• [Goal]: Find each line in the data below that contains the string "Results", treating uppercase and lowercase letters as distinct, and copy those lines.

>> Begin Data to use

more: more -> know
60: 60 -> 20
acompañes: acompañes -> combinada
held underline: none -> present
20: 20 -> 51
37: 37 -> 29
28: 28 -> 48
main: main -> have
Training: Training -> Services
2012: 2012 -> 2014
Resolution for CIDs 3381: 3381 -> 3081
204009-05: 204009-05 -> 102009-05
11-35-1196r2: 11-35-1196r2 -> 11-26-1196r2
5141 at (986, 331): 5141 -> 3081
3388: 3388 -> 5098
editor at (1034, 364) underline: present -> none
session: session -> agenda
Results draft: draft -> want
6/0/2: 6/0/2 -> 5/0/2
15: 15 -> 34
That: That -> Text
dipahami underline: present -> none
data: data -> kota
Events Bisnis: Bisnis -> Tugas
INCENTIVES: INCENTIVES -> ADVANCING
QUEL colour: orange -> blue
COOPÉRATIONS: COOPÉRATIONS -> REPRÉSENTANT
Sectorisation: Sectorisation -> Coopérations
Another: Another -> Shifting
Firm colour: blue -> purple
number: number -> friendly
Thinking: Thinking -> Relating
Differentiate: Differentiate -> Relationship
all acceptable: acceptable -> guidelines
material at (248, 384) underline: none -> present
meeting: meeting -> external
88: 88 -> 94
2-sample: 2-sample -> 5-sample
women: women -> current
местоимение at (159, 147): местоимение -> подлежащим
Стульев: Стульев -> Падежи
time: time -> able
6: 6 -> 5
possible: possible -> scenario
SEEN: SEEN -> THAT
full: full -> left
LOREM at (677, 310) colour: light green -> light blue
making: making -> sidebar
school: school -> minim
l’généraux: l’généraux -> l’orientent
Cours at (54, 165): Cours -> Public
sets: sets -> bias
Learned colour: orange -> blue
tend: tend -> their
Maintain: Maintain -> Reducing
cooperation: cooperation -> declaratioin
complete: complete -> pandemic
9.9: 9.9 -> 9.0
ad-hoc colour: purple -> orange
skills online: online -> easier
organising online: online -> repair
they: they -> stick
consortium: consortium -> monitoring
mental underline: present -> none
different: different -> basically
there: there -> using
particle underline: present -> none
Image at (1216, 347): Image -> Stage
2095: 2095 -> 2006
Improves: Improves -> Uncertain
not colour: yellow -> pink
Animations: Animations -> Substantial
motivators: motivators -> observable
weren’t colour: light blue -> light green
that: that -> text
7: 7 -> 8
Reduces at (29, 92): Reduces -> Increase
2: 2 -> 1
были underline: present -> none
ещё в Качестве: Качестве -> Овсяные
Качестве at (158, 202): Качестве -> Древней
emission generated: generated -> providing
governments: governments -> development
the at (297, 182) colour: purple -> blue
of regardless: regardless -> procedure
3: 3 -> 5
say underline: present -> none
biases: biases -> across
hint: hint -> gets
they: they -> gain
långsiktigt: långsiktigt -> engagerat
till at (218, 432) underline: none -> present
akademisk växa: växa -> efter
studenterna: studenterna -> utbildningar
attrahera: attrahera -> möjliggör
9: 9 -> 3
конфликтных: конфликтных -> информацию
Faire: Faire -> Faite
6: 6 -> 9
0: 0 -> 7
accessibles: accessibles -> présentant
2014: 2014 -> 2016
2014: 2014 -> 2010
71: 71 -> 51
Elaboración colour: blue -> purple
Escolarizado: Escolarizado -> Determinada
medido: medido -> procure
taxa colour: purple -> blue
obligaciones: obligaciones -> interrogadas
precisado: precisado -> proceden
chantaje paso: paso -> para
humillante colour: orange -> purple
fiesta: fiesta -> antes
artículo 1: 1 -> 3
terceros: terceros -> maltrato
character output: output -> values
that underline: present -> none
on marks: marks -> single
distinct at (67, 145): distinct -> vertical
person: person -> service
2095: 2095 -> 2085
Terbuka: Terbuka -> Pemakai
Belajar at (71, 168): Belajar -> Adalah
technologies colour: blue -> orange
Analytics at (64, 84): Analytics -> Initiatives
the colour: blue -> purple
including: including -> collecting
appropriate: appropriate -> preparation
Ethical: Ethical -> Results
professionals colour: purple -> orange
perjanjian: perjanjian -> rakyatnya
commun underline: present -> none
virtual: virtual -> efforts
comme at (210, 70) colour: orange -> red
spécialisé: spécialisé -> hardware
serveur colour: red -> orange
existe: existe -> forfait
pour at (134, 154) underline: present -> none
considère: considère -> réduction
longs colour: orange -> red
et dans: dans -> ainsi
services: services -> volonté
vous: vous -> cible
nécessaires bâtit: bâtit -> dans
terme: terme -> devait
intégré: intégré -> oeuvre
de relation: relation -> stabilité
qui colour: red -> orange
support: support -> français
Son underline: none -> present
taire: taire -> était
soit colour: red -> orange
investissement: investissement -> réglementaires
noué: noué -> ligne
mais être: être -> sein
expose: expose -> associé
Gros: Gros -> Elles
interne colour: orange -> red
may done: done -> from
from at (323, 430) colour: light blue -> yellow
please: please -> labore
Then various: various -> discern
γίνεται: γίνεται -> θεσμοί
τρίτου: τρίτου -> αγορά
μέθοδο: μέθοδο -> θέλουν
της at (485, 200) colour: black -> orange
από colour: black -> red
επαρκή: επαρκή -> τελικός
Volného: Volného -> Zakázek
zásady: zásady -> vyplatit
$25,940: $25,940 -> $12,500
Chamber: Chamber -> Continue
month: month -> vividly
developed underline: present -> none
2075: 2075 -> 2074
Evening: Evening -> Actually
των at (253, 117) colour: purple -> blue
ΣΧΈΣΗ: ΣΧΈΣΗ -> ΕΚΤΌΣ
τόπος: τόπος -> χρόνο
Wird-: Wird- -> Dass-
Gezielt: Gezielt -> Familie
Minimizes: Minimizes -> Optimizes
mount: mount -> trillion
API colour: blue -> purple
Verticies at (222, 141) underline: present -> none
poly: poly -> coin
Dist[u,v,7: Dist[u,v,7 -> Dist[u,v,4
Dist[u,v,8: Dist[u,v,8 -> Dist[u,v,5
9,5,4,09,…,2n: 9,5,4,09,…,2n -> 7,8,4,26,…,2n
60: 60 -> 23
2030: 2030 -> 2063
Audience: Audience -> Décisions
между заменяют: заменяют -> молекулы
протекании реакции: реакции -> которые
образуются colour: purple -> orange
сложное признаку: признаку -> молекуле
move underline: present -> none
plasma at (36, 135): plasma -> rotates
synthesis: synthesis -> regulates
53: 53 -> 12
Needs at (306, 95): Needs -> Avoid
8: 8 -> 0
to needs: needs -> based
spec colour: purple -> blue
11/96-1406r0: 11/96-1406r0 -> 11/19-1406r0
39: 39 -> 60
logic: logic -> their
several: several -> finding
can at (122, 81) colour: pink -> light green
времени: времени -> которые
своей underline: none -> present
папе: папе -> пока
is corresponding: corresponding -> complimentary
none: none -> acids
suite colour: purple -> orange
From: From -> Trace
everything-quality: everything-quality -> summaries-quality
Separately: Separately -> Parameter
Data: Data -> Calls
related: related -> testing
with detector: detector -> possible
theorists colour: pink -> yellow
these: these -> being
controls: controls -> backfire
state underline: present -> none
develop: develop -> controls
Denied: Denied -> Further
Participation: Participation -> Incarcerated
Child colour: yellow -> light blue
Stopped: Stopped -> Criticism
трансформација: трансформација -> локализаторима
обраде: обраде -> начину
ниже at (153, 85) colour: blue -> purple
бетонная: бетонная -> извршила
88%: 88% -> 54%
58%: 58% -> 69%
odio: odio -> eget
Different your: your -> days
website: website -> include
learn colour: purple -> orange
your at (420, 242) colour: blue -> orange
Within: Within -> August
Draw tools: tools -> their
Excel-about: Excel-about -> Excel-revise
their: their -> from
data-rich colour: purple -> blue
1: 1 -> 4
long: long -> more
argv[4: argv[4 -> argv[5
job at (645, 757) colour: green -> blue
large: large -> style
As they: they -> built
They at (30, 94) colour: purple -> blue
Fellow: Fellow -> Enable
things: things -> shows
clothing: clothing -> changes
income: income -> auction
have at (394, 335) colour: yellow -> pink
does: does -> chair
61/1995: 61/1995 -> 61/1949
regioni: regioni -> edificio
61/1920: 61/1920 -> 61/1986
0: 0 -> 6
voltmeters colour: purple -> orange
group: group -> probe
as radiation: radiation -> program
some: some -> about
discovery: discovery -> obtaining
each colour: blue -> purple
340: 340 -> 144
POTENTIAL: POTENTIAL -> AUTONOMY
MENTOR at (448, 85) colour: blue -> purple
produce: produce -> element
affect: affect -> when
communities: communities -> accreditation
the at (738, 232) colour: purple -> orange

>> End Data to use

• [Solved exercise]:
Results draft: draft -> want
Ethical: Ethical -> Results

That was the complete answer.